Equality, employment and education were among major issues of importance to Tasmanian children, a new report has revealed.
Tasmania’s Children’s Commissioner Mark Morrissey launched the Listening to Children and Young People in Tasmania 2016 report on Friday.
Equality and respect and education and opportunities were what most young Tasmanians involved in the commissioner’s survey would like to see changed in Tasmania.
Participants, who were all aged under 18, also chose politics and social justice and environment and health as issues they would like to see addressed.
Most children said equality and respect made a good society for young people.
Respondents said education and opportunities and transport were issues not working well for them and other youths in their communities.
Bullying and safety were also discuss, and the report revealed that “[children] thought that teachers and schools could do more to prevent and respond to bullying in the classroom, and were clear about the need to understand the reasons behind why a child might bully another”.

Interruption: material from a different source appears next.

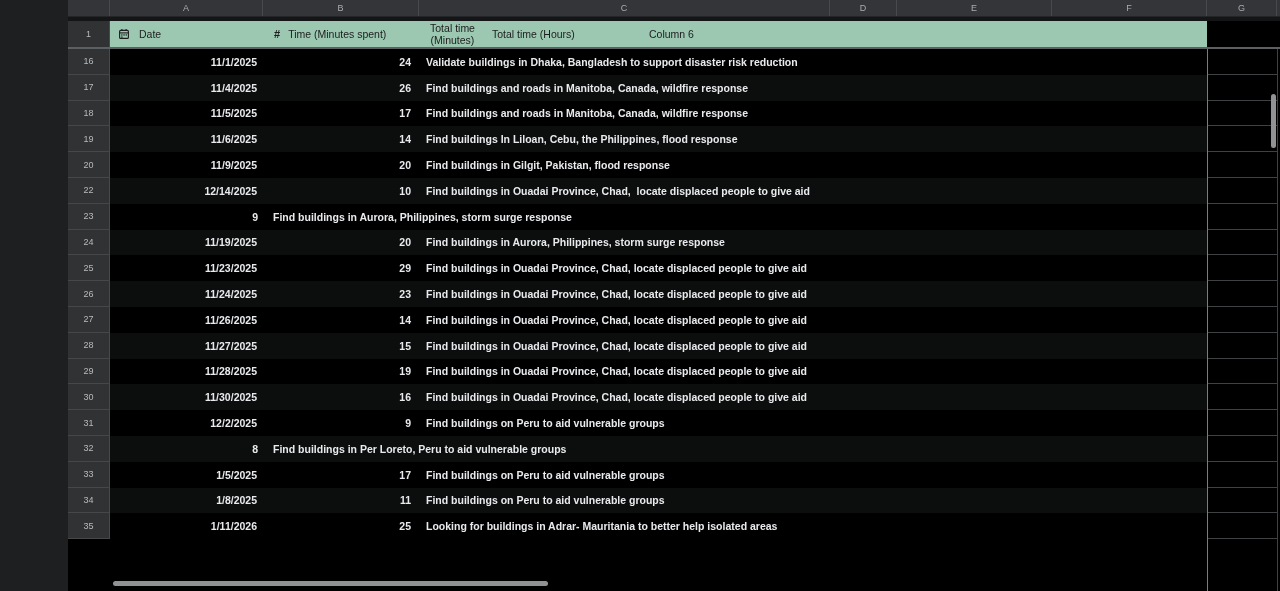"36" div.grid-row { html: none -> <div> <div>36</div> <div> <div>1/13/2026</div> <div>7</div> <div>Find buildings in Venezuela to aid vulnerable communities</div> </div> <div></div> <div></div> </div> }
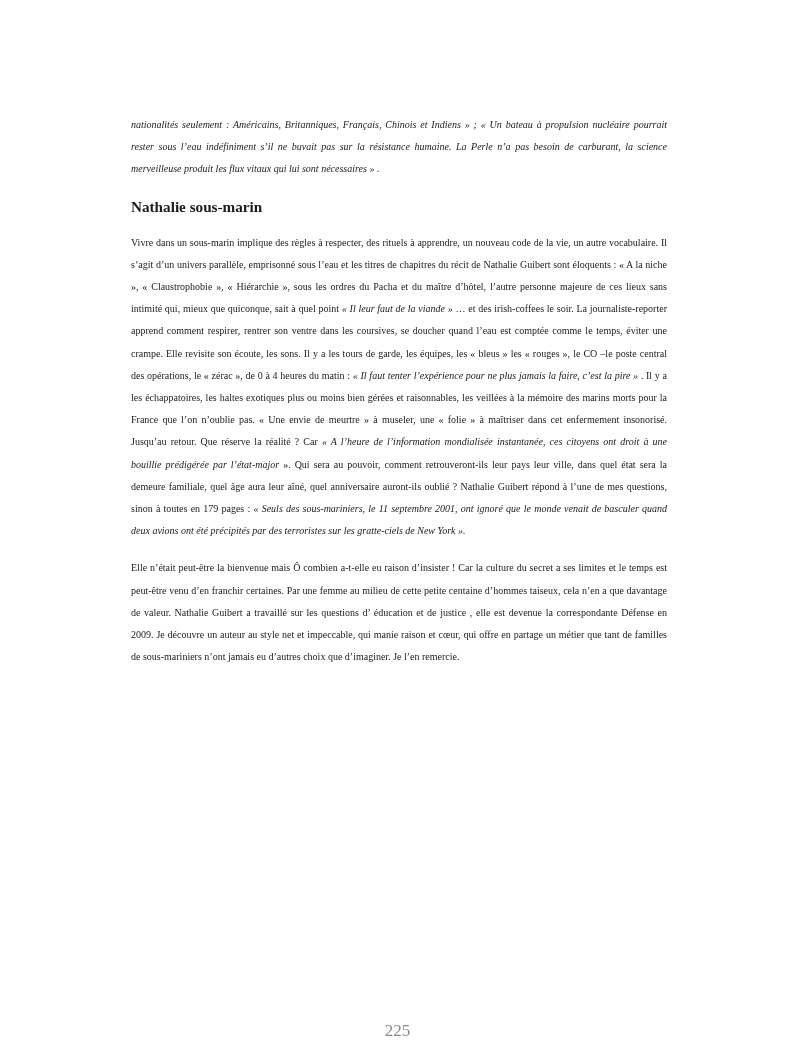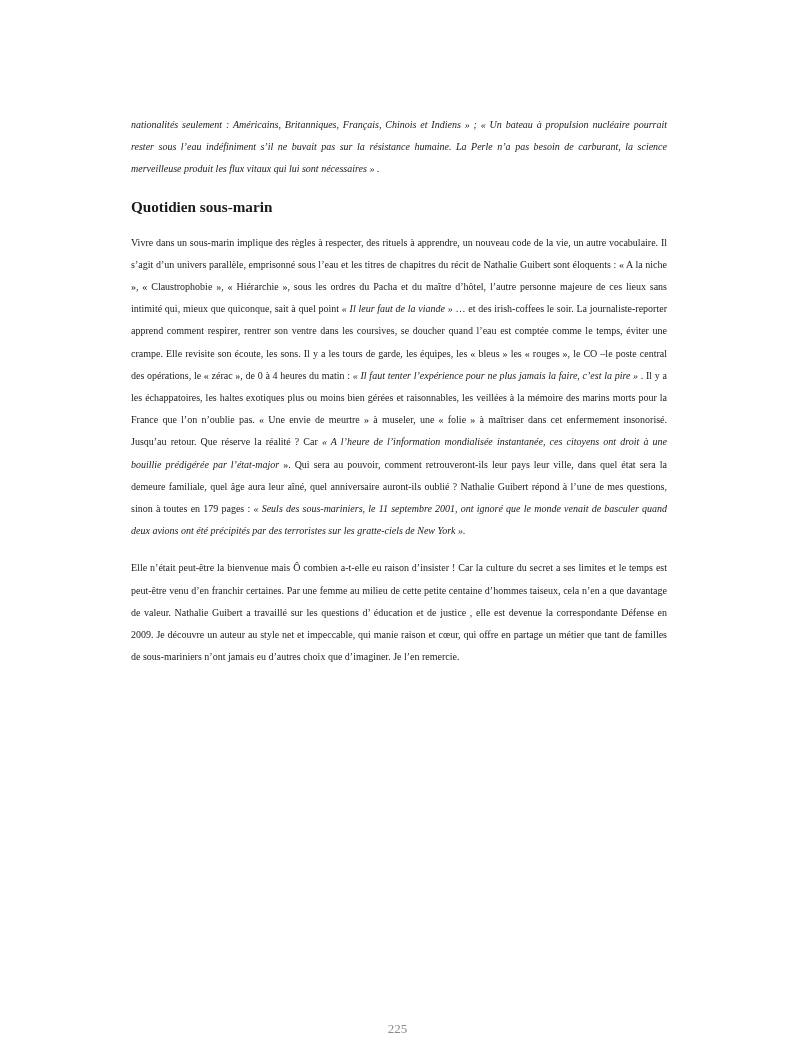"Quotidien sous-marin" h3.heading { text: Quotidien -> Nathalie }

“Health care, and in particular mental health, was mentioned both in the consultations and the online survey as an area of concern for children and young people,” the report said.
“This report will inform my discussions with the Tasmanian Government and other key stakeholders about priorities for children and young people in Tasmania,” Mr Morrissey wrote in the report.
“It will also form the basis for planning discussions for my work and my priorities in 2017.”
Mr Morrissey said children and young people in Tasmania wanted education that was relevant to future employment, wanted qualified and supportive teachers, and better responses to bullying and student behaviour.
One survey respondent said: “I am learning from a curriculum that teaches me how to find the circumference of a circle which is all well and good, until I grow older and am thrust into adulthood where I suddenly have to pay taxes and do all these other things I can’t even begin to know how to do.”
Mr Morrissey encouraged the Tasmanian community “to take the time to listen to children and young people, and provide genuine opportunities for them to participate in public debate”.